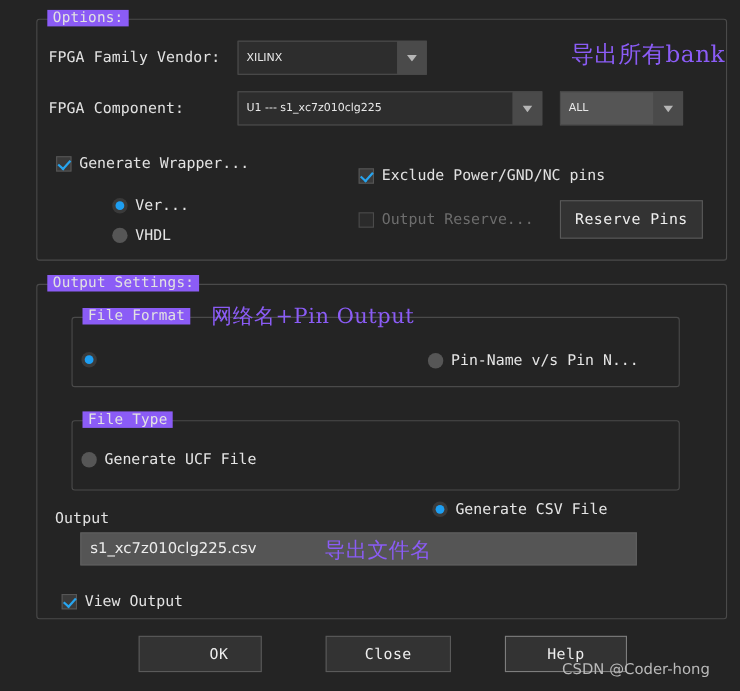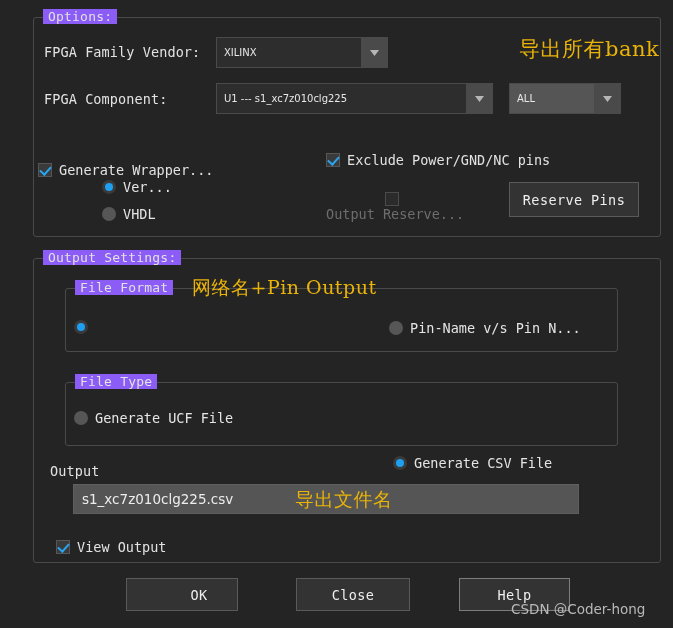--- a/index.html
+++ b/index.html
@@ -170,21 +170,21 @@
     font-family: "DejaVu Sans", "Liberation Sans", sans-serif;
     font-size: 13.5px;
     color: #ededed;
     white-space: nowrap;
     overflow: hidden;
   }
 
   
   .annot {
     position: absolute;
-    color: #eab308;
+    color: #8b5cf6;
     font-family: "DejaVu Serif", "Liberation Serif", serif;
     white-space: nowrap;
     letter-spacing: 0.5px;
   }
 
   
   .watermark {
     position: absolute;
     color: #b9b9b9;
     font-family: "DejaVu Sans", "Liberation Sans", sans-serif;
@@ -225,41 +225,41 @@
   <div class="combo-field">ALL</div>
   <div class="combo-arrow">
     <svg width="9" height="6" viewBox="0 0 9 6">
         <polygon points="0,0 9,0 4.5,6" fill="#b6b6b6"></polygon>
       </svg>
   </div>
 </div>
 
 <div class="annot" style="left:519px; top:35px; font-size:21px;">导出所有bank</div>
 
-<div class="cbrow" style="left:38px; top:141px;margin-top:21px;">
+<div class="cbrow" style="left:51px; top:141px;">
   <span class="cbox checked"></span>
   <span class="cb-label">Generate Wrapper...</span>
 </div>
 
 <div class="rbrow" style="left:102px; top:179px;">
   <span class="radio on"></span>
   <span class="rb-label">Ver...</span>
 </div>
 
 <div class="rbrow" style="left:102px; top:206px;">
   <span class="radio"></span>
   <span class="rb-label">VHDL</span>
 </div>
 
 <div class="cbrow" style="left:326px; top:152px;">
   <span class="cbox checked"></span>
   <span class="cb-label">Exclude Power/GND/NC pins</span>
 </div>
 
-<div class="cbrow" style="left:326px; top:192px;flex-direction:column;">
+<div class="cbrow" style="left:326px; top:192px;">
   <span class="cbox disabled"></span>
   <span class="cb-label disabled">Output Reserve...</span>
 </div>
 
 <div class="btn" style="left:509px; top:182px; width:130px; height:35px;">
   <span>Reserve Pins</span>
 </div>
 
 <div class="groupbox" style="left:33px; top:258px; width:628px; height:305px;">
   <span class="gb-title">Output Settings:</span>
--
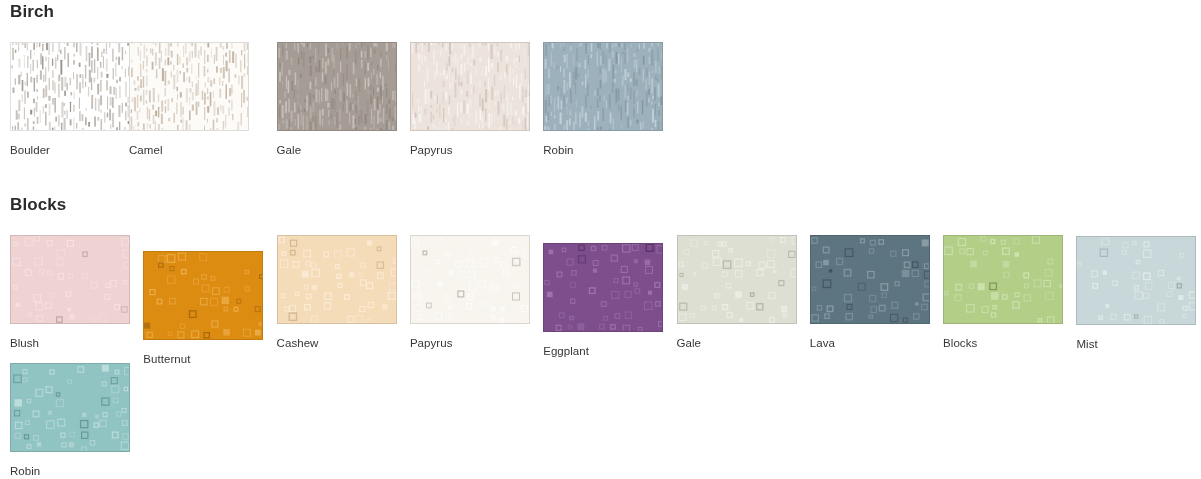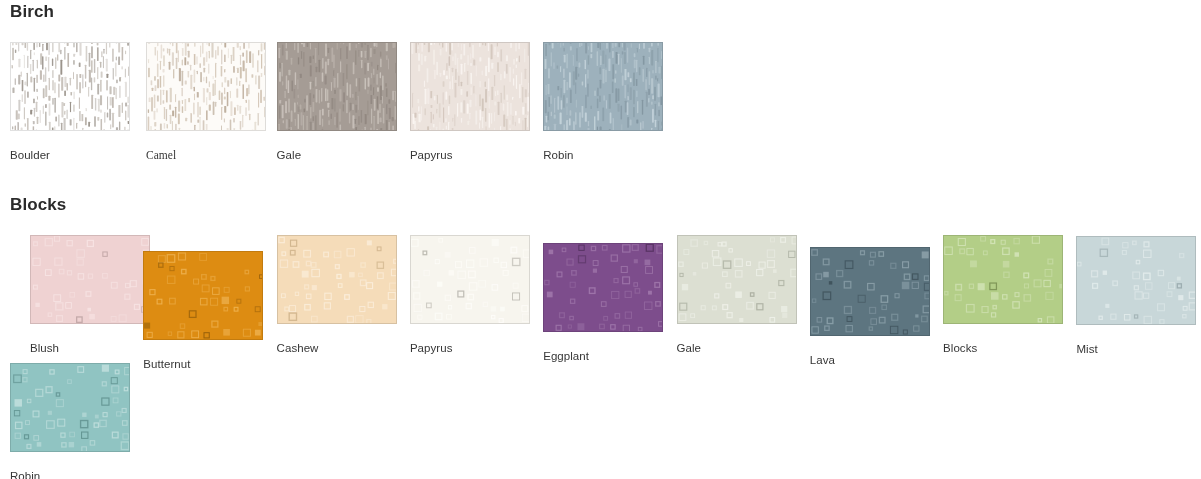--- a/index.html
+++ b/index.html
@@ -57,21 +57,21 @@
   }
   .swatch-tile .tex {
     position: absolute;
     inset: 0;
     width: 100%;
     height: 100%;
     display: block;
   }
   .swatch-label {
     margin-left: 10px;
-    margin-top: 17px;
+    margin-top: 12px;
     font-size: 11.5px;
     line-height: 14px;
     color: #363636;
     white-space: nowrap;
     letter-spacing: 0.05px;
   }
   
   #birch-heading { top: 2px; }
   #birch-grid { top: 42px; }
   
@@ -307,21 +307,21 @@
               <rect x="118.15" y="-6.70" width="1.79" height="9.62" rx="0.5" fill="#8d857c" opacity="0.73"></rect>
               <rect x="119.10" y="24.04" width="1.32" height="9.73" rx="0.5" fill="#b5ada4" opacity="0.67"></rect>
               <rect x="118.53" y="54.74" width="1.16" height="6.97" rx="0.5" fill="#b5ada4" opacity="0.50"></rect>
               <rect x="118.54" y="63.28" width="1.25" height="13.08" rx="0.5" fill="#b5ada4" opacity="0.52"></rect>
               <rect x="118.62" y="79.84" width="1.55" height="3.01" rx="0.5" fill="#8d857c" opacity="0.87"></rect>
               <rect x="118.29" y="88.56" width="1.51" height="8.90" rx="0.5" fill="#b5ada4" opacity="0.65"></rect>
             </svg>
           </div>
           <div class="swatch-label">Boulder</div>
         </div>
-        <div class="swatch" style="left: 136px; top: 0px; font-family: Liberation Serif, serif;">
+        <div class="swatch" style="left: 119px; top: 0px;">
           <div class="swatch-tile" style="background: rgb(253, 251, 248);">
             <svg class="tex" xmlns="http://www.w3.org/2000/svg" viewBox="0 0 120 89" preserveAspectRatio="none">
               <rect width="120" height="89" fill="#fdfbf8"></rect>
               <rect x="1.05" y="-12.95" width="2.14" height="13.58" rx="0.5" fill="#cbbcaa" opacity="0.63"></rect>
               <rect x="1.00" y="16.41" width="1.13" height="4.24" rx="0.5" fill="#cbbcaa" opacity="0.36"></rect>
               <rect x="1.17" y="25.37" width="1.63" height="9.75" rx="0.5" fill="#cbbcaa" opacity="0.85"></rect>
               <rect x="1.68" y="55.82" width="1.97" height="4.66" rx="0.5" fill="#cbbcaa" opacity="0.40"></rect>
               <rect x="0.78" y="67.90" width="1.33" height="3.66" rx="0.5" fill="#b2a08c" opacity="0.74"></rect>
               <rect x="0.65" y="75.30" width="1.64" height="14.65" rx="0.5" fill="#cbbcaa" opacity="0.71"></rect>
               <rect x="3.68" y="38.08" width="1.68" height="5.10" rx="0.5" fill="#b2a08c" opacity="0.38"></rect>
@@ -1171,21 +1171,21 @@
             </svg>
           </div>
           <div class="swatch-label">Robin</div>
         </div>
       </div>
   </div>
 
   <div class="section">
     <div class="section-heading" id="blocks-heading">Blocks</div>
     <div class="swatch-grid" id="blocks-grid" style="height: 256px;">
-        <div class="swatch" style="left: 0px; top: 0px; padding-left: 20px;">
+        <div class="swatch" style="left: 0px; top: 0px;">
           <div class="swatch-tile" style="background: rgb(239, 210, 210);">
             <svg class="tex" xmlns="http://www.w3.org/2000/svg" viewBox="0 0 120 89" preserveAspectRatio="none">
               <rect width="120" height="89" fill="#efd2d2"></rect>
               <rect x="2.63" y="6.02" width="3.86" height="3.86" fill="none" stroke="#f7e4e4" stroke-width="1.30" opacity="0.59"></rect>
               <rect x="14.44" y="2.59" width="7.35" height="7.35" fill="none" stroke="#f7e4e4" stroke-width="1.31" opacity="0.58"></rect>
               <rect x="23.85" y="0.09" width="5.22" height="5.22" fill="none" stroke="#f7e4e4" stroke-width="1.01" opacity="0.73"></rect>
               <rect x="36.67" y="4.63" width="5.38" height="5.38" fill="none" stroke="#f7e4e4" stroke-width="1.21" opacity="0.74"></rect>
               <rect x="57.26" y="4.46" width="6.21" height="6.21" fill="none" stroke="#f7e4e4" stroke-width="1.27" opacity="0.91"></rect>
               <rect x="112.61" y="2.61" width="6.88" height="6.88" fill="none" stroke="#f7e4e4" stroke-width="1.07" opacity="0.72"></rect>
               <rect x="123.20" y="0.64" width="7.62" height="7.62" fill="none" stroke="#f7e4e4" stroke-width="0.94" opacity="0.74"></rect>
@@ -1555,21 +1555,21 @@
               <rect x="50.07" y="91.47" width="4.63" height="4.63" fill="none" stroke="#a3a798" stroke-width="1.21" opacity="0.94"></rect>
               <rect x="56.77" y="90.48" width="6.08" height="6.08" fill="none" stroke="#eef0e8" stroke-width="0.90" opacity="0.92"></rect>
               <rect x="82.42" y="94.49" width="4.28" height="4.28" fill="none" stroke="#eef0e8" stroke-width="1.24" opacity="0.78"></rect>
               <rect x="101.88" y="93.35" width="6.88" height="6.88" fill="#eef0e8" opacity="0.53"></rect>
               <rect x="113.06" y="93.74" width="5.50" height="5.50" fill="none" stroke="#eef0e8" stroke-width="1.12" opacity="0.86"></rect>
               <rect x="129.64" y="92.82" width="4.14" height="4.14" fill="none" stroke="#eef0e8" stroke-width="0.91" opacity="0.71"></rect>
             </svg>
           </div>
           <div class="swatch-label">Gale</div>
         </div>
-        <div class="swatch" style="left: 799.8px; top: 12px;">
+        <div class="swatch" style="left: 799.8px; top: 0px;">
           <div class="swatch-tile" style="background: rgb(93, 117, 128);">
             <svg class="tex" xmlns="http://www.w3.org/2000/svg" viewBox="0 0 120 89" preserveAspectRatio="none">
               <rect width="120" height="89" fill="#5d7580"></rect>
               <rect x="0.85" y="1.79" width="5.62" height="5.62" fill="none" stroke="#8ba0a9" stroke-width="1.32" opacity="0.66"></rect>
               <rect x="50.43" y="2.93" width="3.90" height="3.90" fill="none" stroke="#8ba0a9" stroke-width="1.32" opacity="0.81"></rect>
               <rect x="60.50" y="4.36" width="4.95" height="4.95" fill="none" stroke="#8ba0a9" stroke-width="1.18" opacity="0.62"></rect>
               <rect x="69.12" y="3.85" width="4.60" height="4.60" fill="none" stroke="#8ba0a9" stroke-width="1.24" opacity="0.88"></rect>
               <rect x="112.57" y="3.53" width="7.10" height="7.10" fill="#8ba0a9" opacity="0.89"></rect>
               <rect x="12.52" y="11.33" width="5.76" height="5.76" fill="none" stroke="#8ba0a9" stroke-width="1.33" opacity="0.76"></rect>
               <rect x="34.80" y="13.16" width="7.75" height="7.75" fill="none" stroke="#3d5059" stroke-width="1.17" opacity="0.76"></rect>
* * *
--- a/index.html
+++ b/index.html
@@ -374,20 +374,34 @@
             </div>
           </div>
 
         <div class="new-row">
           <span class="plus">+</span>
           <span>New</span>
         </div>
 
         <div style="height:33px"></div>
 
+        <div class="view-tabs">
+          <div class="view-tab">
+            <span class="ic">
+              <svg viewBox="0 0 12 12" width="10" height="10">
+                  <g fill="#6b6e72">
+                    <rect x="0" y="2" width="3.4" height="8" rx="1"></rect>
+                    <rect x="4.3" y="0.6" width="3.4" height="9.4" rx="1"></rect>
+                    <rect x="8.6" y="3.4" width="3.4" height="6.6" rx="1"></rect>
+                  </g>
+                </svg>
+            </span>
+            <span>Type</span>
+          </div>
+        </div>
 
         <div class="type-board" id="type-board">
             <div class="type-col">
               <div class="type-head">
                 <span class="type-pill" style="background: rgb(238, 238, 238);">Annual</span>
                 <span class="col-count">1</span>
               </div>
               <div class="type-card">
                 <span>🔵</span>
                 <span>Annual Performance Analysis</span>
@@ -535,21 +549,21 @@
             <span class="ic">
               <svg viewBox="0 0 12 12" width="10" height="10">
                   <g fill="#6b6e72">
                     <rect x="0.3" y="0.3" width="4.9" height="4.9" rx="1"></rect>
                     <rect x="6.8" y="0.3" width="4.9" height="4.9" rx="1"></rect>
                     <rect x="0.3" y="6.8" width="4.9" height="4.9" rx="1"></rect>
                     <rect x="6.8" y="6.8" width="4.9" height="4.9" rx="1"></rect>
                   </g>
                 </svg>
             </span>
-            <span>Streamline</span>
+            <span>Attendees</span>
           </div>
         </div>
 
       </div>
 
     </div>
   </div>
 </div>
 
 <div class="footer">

- **How to complete this task**: All lines above holding the word "color" make up the answer; copy each one.

- **Exercise answer**:
     color: #ededed;
-    color: #eab308;
+    color: #8b5cf6;
     color: #b9b9b9;
     color: #363636;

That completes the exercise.